William J. Mello, New York Longshoremen: Class and Power on the Docks.
WITH THIS BOOK, William J. Mello offers a fascinating account of rank-and-file rebellion among East Coast dockworkers in the post-war era. The docks of Manhattan might be overrun by condominiums and urban parks today, but Mello's account brings to life a very different portside world, one where tens of thousands of longshoremen struggled to make a living and to gain some measure of control over their working conditions. As Mello's detailed historical work makes clear, these struggles led rank-and-file workers into confrontations not only with their employers and political elites, but also with corrupt officials in their own union, the International Longshoremen's Association (ILA).
Drawing on the archives of rank-and-file newsletters, oral histories of waterfront activists, several interviews, and a range of secondary sources, Mello homes in on the three decades following the end of World War II. The book asks two questions: "First, what were the limits imposed by business elites and political authorities against rebellious dockworkers? Second, what was the longshoremen's political capacity to succeed given the limits to class action?" (1)
In responding to these questions, the book moves gingerly between the distant and the local. Mello describes the ways in which the general climate of anticommunist McCarthyism pervading the United States in the post-war era created challenges for dockworkers fighting for greater control over their working lives, not least by provoking employers' use of investigative agencies and loyalty programs aimed at disarming rank-and-file activists. He speaks in particular about the barriers thrown up by the passage of the Taft-Hartley Act in 1947 and the Landrum-Griffin Act in 1959, both of which ushered in new institutional constraints for unionists. Along the way, the Bi-State Waterfront Commission was created, altering historically entrenched hiring procedures and shifting decisions about the waterfront labour process away from the employer-union nexus, thereby reducing workers' capacity to intervene.
To this we can add the host of difficulties workers encountered in their own organization, where union officials often worked hand-in-hand with employers and politicians to silence tank-and-file militancy. This was the case in 1939, for example, when union thugs murdered Pete Panto, an outspoken leader of the Brooklyn Rank and File Committee, which was demanding changes to corrupt hiring procedures. It was also the case when the American Federation of Labor (AFL) cooperated with government officials to spearhead a campaign to replace the ILA with an equally conservative and violent AFL-affiliated union.

══════════════════════════════

- WRITTEN TASK -
Return the portion of the book review above verbatim, starting with "William J. Mello, New" and going on through "Longshoremen's Association (ILA).".

- DATA SHOWN -
══════════════════════════════

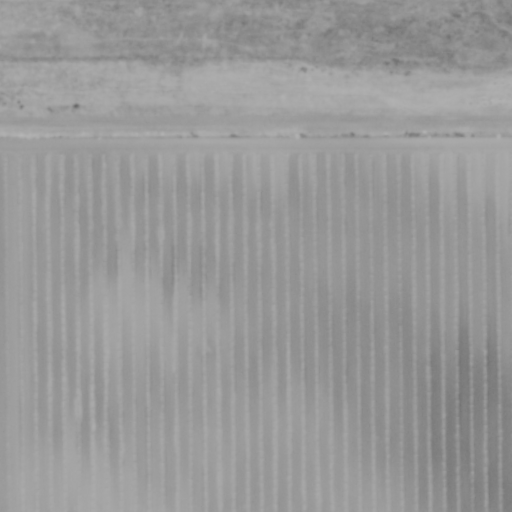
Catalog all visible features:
road: (256, 126)
crop: (256, 327)
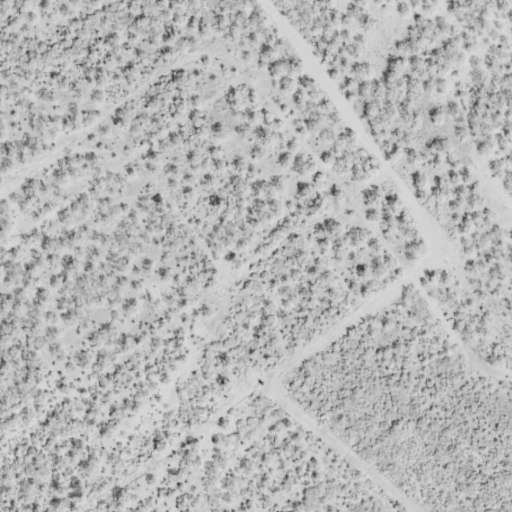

══════════════════════════════

- SOLUTION FOR THIS EXERCISE -
William J. Mello, New York Longshoremen: Class and Power on the Docks.
WITH THIS BOOK, William J. Mello offers a fascinating account of rank-and-file rebellion among East Coast dockworkers in the post-war era. The docks of Manhattan might be overrun by condominiums and urban parks today, but Mello's account brings to life a very different portside world, one where tens of thousands of longshoremen struggled to make a living and to gain some measure of control over their working conditions. As Mello's detailed historical work makes clear, these struggles led rank-and-file workers into confrontations not only with their employers and political elites, but also with corrupt officials in their own union, the International Longshoremen's Association (ILA).